# What the task asks
Answer these questions using the racing blog post.
(a) How long was the writer away from the track because of injury?
(b) What age does the writer give?
(c) According to the racing blog post, what three things does running at speed consist of at its most basic?

# Excerpted passage
⟨

Ride On

My indoor racing season this year was, as you will have seen from the previous episodes of this blog, fairly short, and fairly fraught, although eventually not a lot less successful than my best hopes. After a full year away from the track owing to injury, I see now I made the big mistake of simply starting up again as if nothing had happened. This wasn’t much of a conscious thing – apart from putting key dates in my diary and tweaking my training, I’d never really thought through the process of making my return. It’s water under the bridge now, and I’m not going to bore you by rehearsing the thoughts I perhaps ought to have had, but didn’t. Suffice it to say that I am very aware now of the things I took for granted when I resumed racing.

One of those things is that, when you’re 64 years of age, racing hurts! As a sprinter, racing is, of course, 100% effort. That’s to be expected. By and large,  I’ve never encountered any such thing as a tactical sprint race -not even in heats and semifinals – so for me it is all 100% effort. When you break it down to its most basic, running at speed consists of constantly pounding the ground, rising into the air, and being sucked back down again by gravity. All those impacts jar the body, sending shockwaves from toe to tip.

⟩

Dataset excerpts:
⟨

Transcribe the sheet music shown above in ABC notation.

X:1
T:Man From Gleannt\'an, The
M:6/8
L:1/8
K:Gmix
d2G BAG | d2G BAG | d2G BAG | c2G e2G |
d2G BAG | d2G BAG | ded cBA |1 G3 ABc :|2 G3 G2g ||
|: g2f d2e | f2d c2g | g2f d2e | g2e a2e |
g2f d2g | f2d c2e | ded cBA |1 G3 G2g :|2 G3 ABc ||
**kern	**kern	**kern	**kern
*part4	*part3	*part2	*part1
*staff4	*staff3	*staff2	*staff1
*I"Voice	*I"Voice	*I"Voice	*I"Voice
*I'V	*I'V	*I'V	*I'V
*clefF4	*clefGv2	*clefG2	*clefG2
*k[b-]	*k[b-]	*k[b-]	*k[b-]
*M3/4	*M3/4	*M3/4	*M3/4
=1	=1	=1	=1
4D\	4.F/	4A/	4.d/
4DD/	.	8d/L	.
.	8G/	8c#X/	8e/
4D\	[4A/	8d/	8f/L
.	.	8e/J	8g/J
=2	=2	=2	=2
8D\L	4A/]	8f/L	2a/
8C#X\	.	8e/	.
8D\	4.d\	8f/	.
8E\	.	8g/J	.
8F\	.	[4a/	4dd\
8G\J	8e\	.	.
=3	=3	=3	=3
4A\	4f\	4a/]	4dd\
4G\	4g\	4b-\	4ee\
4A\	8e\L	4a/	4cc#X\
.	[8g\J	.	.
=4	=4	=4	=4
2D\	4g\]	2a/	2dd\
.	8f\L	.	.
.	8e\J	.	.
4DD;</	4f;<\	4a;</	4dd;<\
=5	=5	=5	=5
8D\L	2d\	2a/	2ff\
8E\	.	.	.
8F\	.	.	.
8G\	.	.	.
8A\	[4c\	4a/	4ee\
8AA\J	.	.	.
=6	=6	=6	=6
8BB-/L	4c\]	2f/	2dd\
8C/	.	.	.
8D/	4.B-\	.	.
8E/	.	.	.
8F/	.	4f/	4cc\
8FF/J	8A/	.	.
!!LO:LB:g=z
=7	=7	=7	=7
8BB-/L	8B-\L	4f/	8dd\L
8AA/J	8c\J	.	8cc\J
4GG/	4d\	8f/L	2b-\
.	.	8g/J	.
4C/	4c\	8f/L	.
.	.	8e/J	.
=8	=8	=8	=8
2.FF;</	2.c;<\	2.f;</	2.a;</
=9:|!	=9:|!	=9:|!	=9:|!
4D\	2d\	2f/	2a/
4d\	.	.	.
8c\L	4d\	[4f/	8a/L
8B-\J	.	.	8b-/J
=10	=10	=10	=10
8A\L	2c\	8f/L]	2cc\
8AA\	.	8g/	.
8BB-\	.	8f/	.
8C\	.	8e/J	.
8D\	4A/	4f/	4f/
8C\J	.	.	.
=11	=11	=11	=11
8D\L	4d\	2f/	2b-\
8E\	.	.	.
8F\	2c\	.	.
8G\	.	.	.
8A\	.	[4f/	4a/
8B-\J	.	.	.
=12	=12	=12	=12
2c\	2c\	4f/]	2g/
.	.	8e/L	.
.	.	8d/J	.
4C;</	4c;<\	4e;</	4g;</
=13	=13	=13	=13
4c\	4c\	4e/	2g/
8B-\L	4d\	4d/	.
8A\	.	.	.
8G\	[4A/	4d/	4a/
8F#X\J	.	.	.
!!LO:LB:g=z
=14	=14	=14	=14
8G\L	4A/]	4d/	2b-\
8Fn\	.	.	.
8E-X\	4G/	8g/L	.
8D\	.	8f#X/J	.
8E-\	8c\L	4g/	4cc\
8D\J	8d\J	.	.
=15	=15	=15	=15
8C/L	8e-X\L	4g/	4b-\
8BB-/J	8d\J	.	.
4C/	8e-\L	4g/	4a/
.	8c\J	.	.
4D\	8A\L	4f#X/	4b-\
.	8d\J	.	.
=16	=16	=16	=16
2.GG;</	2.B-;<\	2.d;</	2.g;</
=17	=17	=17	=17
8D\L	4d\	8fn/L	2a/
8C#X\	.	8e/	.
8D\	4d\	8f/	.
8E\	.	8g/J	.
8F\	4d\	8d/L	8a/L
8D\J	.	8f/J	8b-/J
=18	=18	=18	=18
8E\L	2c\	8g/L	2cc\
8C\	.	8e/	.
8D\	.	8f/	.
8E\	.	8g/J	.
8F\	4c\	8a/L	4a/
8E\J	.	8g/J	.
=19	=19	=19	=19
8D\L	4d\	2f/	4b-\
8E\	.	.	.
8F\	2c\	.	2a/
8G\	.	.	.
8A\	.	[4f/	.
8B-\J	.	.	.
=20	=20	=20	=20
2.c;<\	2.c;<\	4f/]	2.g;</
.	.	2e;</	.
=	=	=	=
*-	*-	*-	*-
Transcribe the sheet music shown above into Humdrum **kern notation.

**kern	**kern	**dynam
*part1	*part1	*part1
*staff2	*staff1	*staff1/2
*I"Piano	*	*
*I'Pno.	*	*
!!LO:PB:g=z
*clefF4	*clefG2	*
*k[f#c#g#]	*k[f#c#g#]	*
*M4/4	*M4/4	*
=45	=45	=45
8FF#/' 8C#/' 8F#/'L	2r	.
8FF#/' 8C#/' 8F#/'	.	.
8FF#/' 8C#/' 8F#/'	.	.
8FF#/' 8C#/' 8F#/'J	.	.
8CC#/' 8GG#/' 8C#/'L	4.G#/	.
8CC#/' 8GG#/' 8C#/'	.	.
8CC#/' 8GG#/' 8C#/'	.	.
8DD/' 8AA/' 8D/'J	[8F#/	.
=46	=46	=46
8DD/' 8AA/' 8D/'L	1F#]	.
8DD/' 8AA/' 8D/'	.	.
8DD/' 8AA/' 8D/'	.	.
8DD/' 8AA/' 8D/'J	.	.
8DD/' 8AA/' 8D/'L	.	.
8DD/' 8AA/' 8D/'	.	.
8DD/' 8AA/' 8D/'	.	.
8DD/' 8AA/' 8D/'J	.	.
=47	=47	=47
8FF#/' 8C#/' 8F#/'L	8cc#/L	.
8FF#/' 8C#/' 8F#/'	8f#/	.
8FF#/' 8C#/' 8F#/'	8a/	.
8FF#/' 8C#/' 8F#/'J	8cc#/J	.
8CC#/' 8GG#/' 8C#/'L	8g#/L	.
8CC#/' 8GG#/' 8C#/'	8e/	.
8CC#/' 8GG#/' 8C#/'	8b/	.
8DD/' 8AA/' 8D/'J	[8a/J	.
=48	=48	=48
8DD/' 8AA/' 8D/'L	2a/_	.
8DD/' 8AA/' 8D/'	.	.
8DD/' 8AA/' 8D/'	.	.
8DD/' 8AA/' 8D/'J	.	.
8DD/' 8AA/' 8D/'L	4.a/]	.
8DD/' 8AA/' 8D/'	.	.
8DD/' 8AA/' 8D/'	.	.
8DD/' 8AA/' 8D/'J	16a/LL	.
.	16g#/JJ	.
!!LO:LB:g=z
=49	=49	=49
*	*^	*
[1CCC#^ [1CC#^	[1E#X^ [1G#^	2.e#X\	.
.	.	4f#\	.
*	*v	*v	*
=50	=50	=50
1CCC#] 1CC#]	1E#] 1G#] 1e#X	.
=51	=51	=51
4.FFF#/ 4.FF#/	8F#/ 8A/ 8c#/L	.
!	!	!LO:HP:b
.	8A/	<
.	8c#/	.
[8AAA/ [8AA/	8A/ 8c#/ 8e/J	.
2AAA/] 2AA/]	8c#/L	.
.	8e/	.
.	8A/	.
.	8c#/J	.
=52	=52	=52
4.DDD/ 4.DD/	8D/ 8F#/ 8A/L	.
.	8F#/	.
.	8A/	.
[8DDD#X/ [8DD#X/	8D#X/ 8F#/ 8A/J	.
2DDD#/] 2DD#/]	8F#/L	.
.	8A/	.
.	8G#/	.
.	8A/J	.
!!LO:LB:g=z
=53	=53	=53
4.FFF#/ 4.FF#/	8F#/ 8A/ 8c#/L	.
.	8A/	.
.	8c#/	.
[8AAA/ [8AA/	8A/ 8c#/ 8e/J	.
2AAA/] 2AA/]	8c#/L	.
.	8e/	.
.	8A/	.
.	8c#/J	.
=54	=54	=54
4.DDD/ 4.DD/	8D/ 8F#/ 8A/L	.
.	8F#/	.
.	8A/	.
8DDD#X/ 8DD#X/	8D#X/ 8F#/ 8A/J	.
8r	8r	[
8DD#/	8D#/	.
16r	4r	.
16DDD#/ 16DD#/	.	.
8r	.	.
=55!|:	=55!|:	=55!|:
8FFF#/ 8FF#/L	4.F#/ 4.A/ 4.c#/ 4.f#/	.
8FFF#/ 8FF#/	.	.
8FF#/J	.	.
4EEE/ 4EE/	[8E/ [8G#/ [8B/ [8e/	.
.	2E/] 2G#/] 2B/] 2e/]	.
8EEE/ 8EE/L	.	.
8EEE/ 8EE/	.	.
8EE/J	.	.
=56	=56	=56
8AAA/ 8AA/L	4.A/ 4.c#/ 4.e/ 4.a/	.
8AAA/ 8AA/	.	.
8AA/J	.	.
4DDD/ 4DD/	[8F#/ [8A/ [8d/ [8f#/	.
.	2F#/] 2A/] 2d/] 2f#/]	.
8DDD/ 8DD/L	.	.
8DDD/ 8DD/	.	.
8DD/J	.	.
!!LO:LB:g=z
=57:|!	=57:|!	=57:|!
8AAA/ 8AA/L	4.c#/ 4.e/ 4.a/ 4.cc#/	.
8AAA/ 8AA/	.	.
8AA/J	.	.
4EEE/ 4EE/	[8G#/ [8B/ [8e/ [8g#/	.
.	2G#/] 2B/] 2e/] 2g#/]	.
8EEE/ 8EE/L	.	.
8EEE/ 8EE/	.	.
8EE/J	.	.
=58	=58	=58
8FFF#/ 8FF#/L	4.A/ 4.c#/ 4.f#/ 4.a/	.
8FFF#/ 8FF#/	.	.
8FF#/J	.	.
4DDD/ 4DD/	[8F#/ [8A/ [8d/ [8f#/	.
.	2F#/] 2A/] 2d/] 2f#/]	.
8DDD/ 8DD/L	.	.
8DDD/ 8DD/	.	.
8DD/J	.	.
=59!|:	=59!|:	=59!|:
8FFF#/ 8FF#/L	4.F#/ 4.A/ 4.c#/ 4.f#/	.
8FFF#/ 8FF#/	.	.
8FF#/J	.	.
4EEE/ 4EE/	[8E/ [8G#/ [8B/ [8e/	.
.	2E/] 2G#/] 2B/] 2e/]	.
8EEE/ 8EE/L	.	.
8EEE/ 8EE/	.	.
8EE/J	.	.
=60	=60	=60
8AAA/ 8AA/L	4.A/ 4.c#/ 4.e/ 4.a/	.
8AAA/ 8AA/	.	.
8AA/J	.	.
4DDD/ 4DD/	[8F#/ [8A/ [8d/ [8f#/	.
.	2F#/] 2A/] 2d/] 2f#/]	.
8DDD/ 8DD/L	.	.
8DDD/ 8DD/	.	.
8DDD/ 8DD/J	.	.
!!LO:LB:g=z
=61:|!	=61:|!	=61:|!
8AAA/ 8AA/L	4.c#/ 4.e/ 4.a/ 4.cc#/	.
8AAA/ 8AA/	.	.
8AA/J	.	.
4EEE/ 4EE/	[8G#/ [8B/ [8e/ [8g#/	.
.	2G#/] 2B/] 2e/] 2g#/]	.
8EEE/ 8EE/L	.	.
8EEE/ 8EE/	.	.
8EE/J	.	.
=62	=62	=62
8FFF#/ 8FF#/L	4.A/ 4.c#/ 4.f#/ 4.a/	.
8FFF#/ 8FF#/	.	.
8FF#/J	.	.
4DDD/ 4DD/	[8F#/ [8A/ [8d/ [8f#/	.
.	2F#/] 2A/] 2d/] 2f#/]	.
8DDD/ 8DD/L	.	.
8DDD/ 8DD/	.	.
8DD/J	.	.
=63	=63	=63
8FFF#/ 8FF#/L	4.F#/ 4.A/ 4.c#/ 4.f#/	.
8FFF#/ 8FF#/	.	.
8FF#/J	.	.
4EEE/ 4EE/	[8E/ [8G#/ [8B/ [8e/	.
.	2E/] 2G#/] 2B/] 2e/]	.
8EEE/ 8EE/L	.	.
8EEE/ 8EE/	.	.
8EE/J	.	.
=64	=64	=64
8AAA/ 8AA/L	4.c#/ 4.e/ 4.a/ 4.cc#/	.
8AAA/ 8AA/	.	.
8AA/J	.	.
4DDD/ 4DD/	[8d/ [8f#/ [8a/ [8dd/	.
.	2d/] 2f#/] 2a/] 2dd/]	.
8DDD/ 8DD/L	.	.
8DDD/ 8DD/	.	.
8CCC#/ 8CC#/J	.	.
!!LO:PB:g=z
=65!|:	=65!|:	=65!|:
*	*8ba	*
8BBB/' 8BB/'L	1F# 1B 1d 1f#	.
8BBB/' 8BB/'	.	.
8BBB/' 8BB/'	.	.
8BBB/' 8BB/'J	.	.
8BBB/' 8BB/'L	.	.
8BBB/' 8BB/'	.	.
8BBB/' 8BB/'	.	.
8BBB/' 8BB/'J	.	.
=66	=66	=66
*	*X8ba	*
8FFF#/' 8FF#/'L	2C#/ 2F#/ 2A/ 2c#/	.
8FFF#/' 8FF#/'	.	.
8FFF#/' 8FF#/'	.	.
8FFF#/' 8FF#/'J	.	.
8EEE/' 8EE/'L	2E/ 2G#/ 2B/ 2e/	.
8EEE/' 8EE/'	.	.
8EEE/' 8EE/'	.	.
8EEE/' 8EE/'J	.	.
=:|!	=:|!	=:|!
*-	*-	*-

⟩

# Exercise solution
(a) A full year.
(b) 64 years of age.
(c) Constantly pounding the ground, rising into the air, and being sucked back down again by gravity.